The tenures of three chief justices preceding N V Ramana, who took charge on April 24, had not done much to improve the Supreme Court’s standing in discharging its constitutional role as an independent check and balance to executive power. Correcting this would be Justice Ramana’s chief responsibility, and it will be no small challenge, given that he has only an 18-month tenure in which to do so. His predecessor’s legacy has made his task tougher. It is striking that while displaying extraordinary vigour in pursuing a contempt case against lawyer Prashant Bhushan, the Supreme Court did not address even one of the critical constitutional cases pending before it. All of these have critical consequences for the people of India, including the abrogation of Article 370 and splitting Jammu & Kashmir into Union Territories; the constitutional challenge to reservations for economically weaker sections; the Aadhaar Act and a judicial review of Money Bills. A fifth, on the Citizenship Amendment Act (CAA), is also awaiting a hearing.
These delays have done much to undermine people’s confidence in the Supreme Court as the civil rights protector of last resort. Detention of thousands of Kashmiris was challenged through the most fundamental constitutional protection — a habeas corpus writ petition — but the higher judiciary, led by the Supreme Court, kept delaying its adjudication. The delay in hearing the constitutional challenge to Article 370 has, in effect, converted the abrogation of Jammu & Kashmir’s status into a “fact on the ground”, a situation that also obtains for the Aadhaar Act and the Lok Sabha Speaker’s capacious interpretation of a Money Bill, which was the basis on which the Aadhaar legislation was passed without requiring Rajya Sabha approval. As for the challenge to the CAA, the statement that the court would consider the case when the violence had died down was a model of inverted logic.
The protests were the result of a law of questionable constitutionality and it was the state that had perpetrated the violence against protesting students. The same logic was applied to the case of electoral bonds, which a three-judge Bench declined to stay on grounds that they had been in use since 2018 — a statement that overlooked the fact that two other CJIs had not taken up the matter. The court’s statement that people could check corporate financial statements to find out which company had made political donations is a reflection of a disregard for citizens’ right to know in the context of elections.

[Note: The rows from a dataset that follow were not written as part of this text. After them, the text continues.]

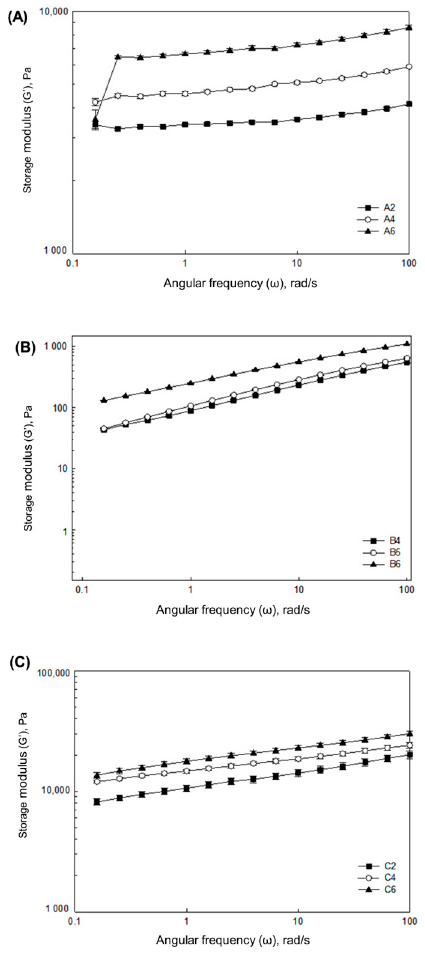
Figure 1. Oscillatory frequency sweeps for the selected gel formulations of A ( A ), B ( B ), and C ( C ) for 3D printing. A2, A4, and A6; B4, B5, and B6; and C2, C4, and C6 are the selected formulations from the formulations of A, B, and C,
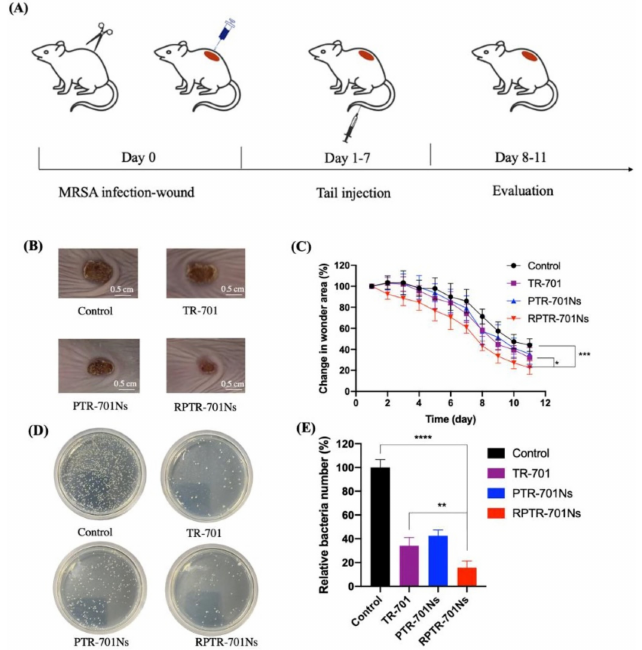
Figure 12. In vivo antibacterial effect of RPTR-701 NPs on MRSA-infected mice, ( A ) Schematic diagram of MRSA-infected model establishment and treatment plan, ( B ) Wound skin after treated with PBS, TR-701, PTR-701Ns and RPTR-701Ns, ( C ) Relative change in the wound area, ( D ) LB culture pates of different groups of skin, ( E ) Quantitative analysis of bacteria colony, Data were presented as mean * p < 0.1, ** p < 0.01, *** p < 0.001, **** p < 0.0001 [106]. Copyright 2021,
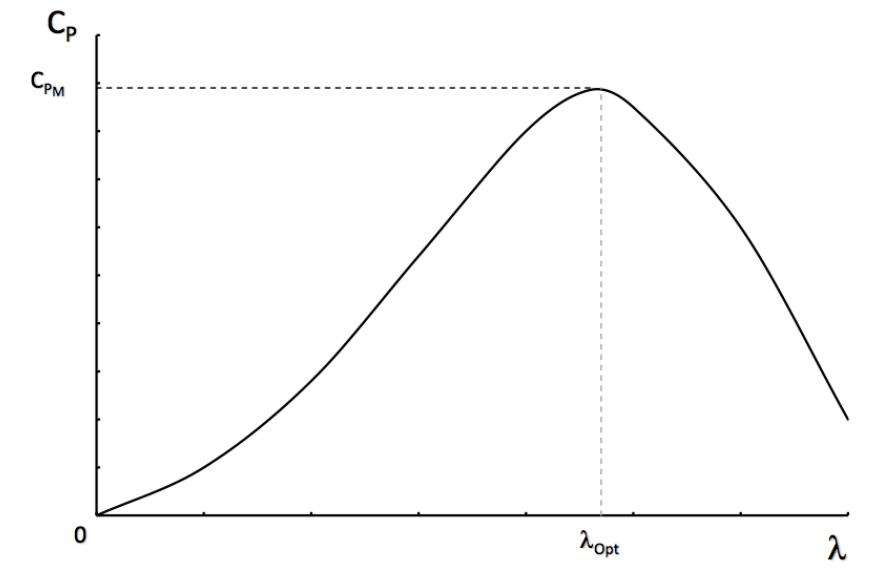
Figure 2. The power coefficient C P as a function of the tip speed ratio λ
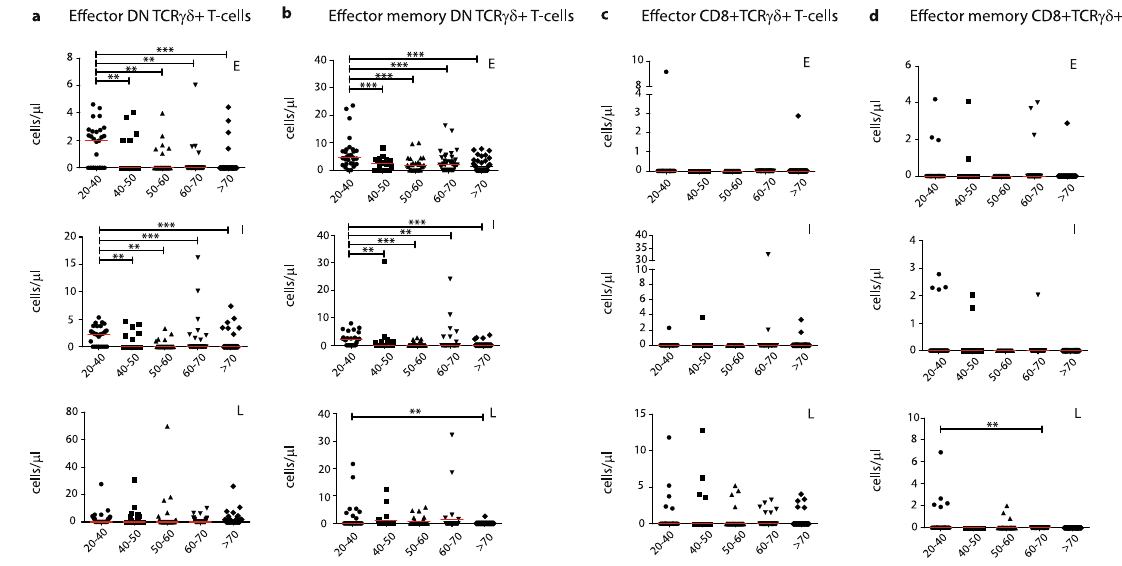
Figure 3. DN and CD8 + TCR γδ+ effector and effector memory differentiation stages during ageing. ( a ) Absolute numbers of early (CD27 + CD28 + ), intermediate (CD27 + CD28 − ) and late (CD27 − CD28 − ) differentiated DN and ( c ) CD8 + TCR γδ+ effector (CD45RO − CD197 − , Temra) T-cells. ( b ) Absolute numbers of early, intermediate and late differentiated DN and ( d ) CD8 + TCR γδ+ effector memory (CD45RO + CD197 − , Temro) T-cells. Early (E), intermediate (I) and late (L) definitions are indicated in the upper right corners of the graphs. Scatter plots are indicated with the median. Significance was tested by a Kruskal-Wallis test, followed by a post-Dunn’s test for correction for multiple testing. Significance for the Dunn’s test is indicated in the plots: ** p < 0.01; *** p <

Indeed, sensitivity to people’ rights is an issue that Justice Ramana may need to address on a priority basis. The Supreme Court has dismissed five petitions to help migrant workers, buying the government’s argument that there was no large-scale displacement and dismissing the payment of wages to migrants in shelters on grounds that they were getting food anyway. At the same time some citizens were considered more equal than others. So where the bail plea of journalist Arnab Goswami was listed within a day of its filing, a habeas corpus petition by Siddique Kappan, a Kerala journalist who was arrested under the Unlawful Activities (Prevention) Act en route to Hathras to cover the rape of a Dalit teenager, was adjourned by four weeks. Justice Ramana is known to go by the book. In the light of the past instances, even that holds out hope.